A: It sounds like what you’re experiencing on your vacation is a crash course in the many variables that can lead to high blood sugars.
For starters, how long did it take you to reach your destination? If your daughter tends to be physically active (which helps the body use glucose), sitting still for hours cooped up in a car or on an airplane (or tour bus) could be enough to produce a higher than normal reading. On long car rides or during long delays at airports, we also tend to snack more. This, too, can contribute to higher numbers if extra food isn’t covered with insulin.
Even time zone changes can affect blood sugar numbers. If you’ve traveled from California to Florida, for example, the time change can easily create disruptions or confusion about the correct time to administer insulin doses or eat meals.

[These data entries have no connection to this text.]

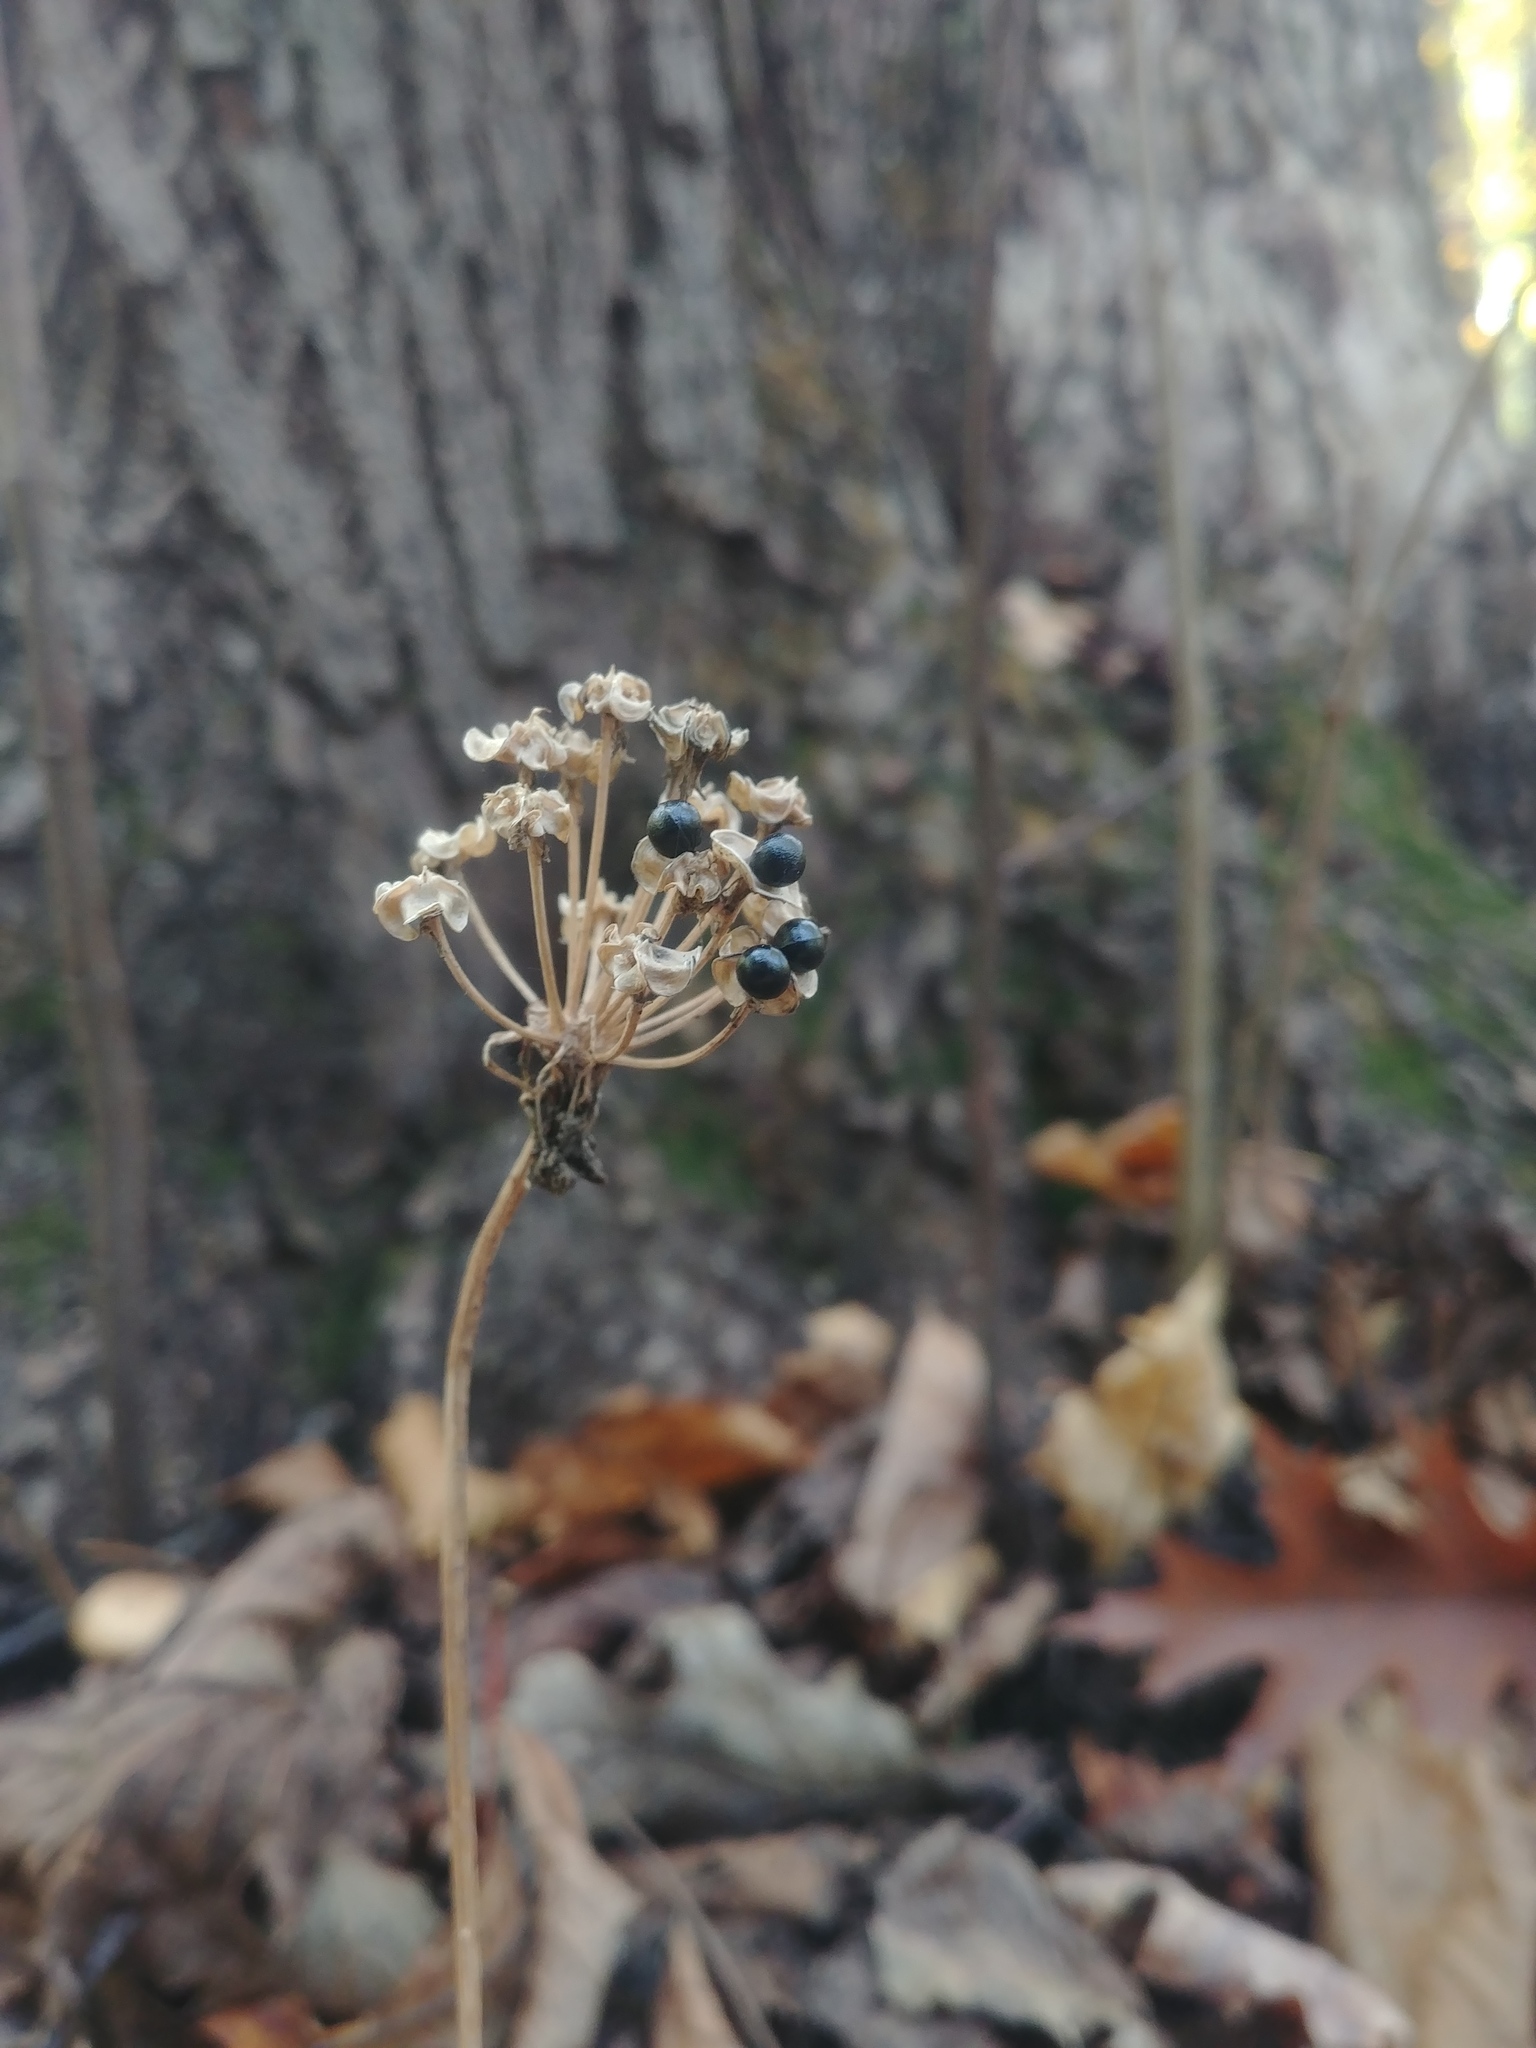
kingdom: Plantae
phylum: Tracheophyta
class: Liliopsida
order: Asparagales
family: Amaryllidaceae
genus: Allium
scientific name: Allium tricoccum
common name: Ramp
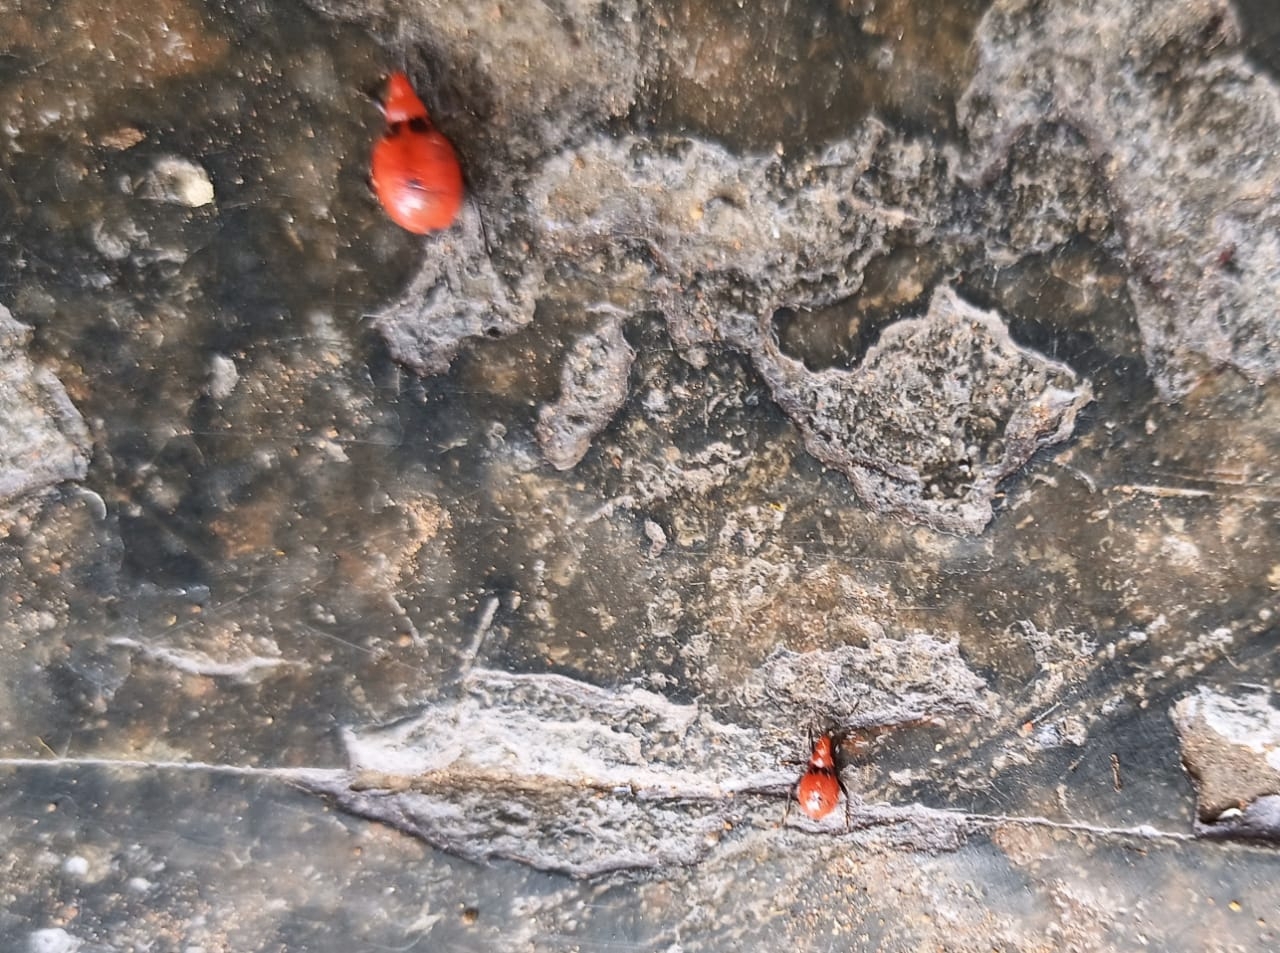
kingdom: Animalia
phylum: Arthropoda
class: Insecta
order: Hemiptera
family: Reduviidae
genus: Ectrichodia
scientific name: Ectrichodia crux
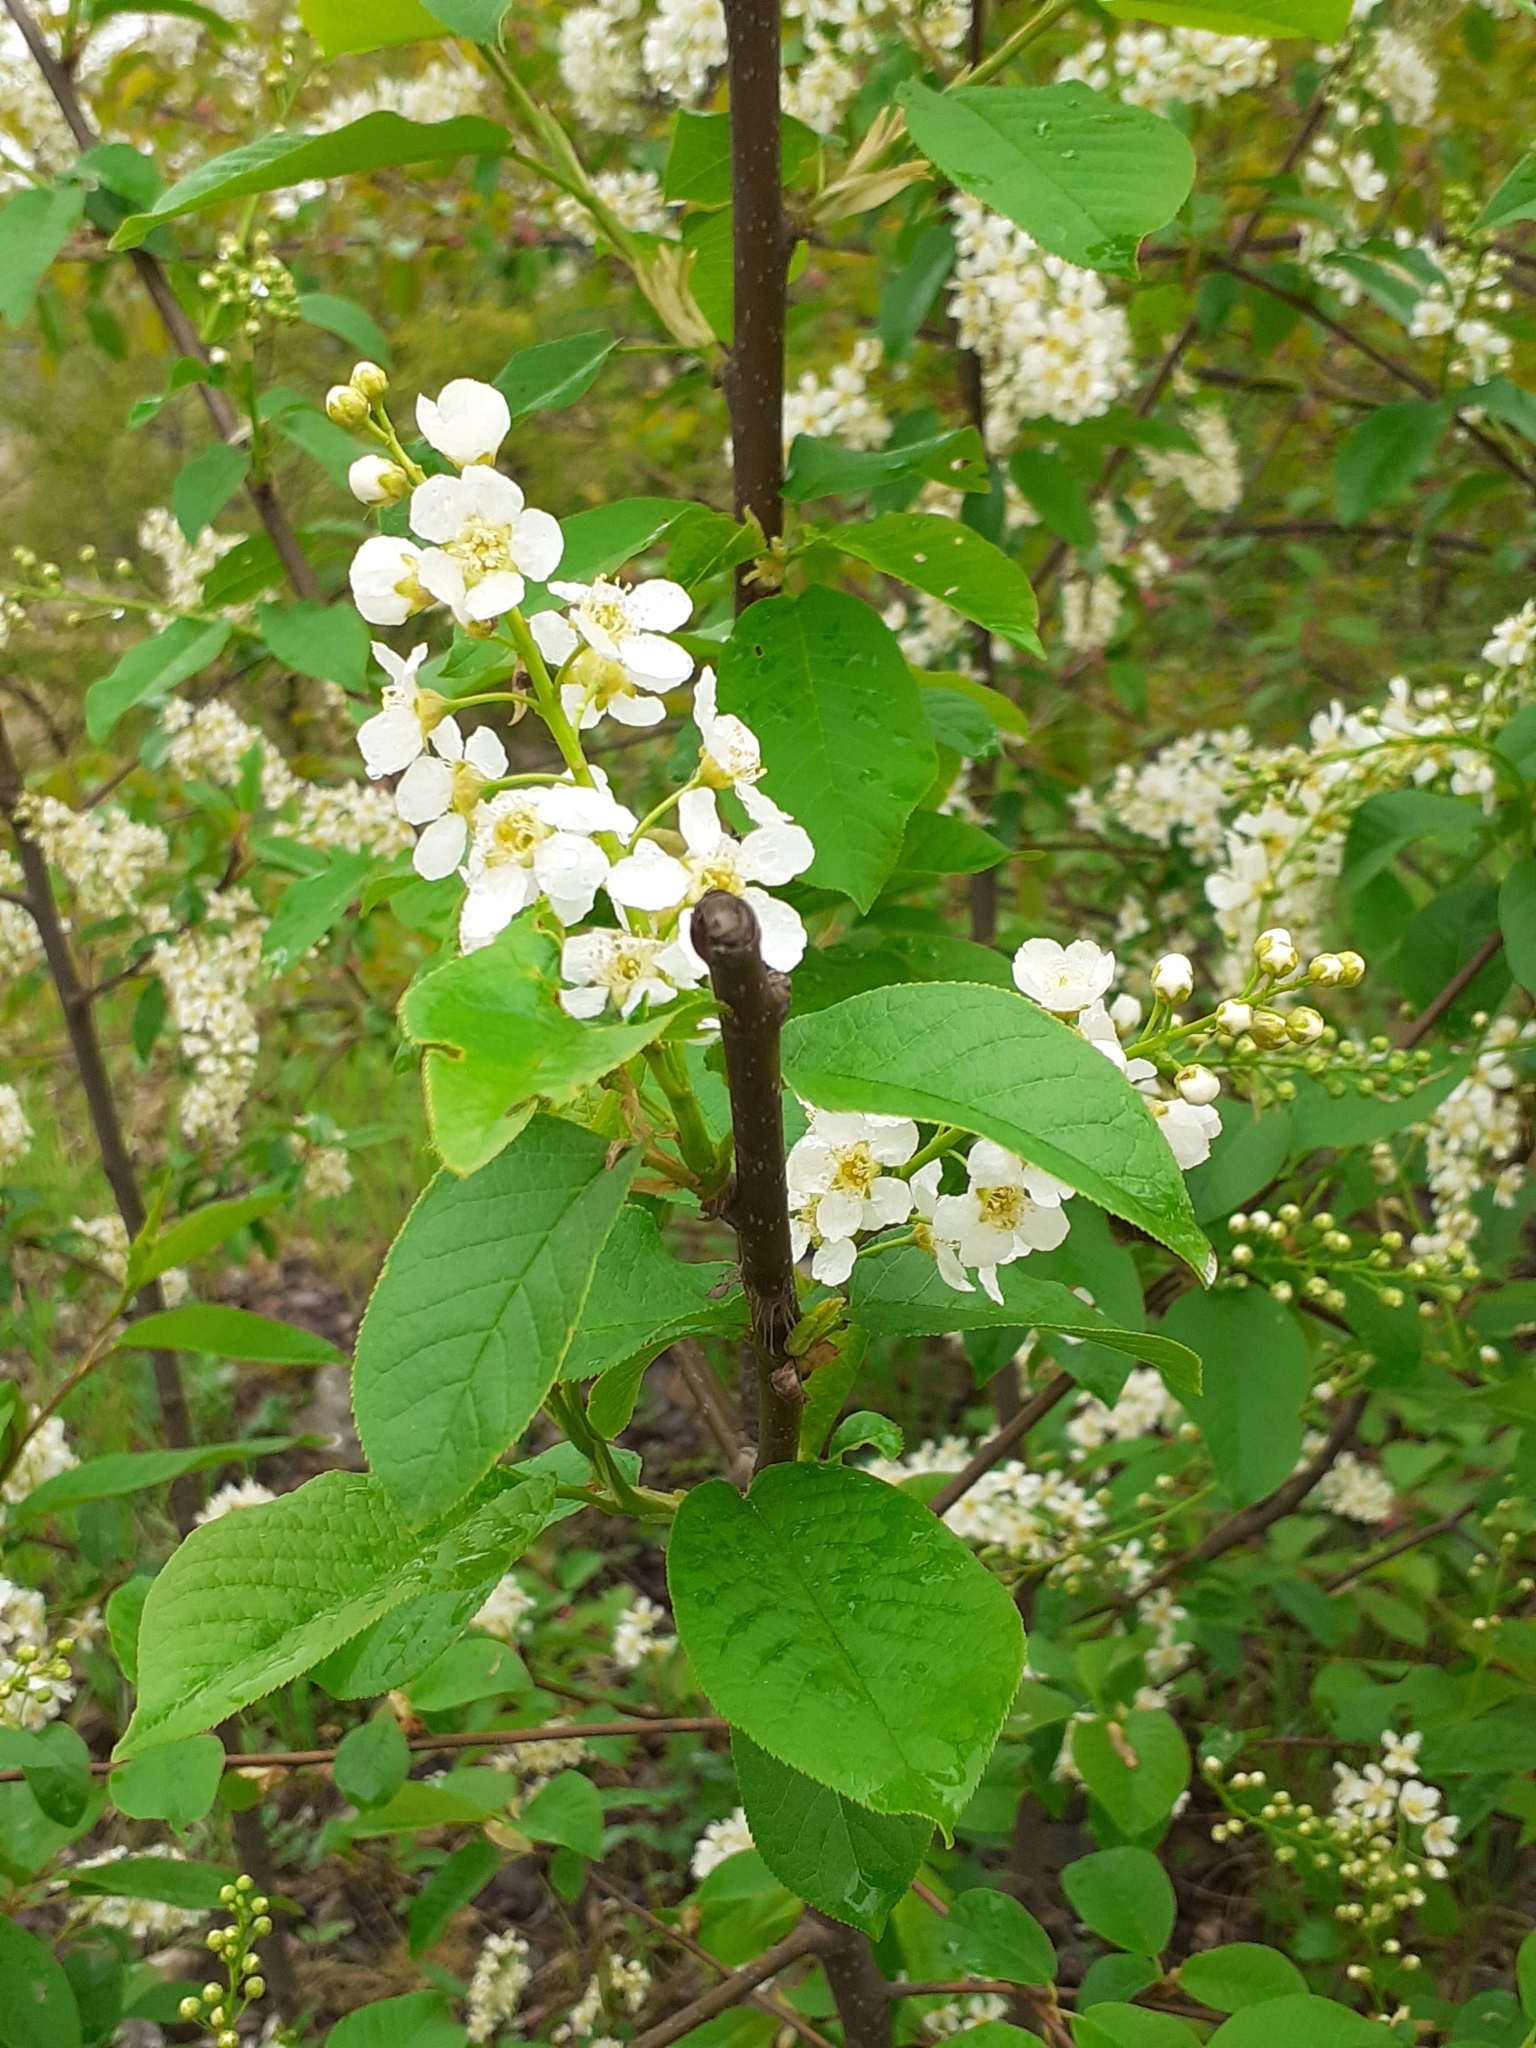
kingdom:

If you’re like most families on vacation, you’re probably eating breakfast, lunch, and dinner in restaurants. There may be no way to get around this, but be aware that sometimes, no matter how diligently you try to estimate food portions, restaurant foods can contain hidden fats and sugars and more protein than expected -- all of which can make management of blood sugar numbers trickier.
Sometimes, out-of-range numbers are just a normal by-product of excitement about being on a trip. This is because excess adrenaline is a known trigger for high blood sugar. The anticipation of being away for a few days, the thrill from a really scary ride at a theme park, or even apprehension over something like passing through airport security... All these things can lead to a child’s producing more of the stress hormone. You can do your best to keep your daughter calm, but this may be one factor that’s a little more out of your control.
When numbers are running high, go through the same management steps you would at home, including testing for ketones, adjusting insulin, and monitoring your child’s blood sugar a little more closely to see if you can trace it to a particular food, event or activity.
You may feel comfortable making the judgment call on how to proceed, but don’t hesitate to contact your care team from your hotel room to troubleshoot. Your child’s doctor or diabetes educator can help walk you through some steps that perhaps you haven’t thought to take or can work with you to figure out an appropriate insulin adjustment. Chances are you will come up with a solution that works.
--Jenny Booher, R.N., C.D.E., is a certified diabetes educator at the Center for Diabetes & Endocrinology at Akron Children's Hospital in Ohio.
How Other Parents Deal
“If our vacation involves driving for more than five or six hours, I now have no problem splitting the drive into two days. We keep it fun by choosing to stop someplace that has an interesting attraction or at a motel that has a pool so we can get some exercise. We’re fresher to drive the next day, and we find that limiting long car rides is helpful for keeping our son’s numbers where they should be.”
-- Maggie L., Chicago, Ill., mom of 9-year-old Jacob
Disclaimer: The information in these articles is not intended as medical advice. Families should check with their healthcare professionals regarding individual care.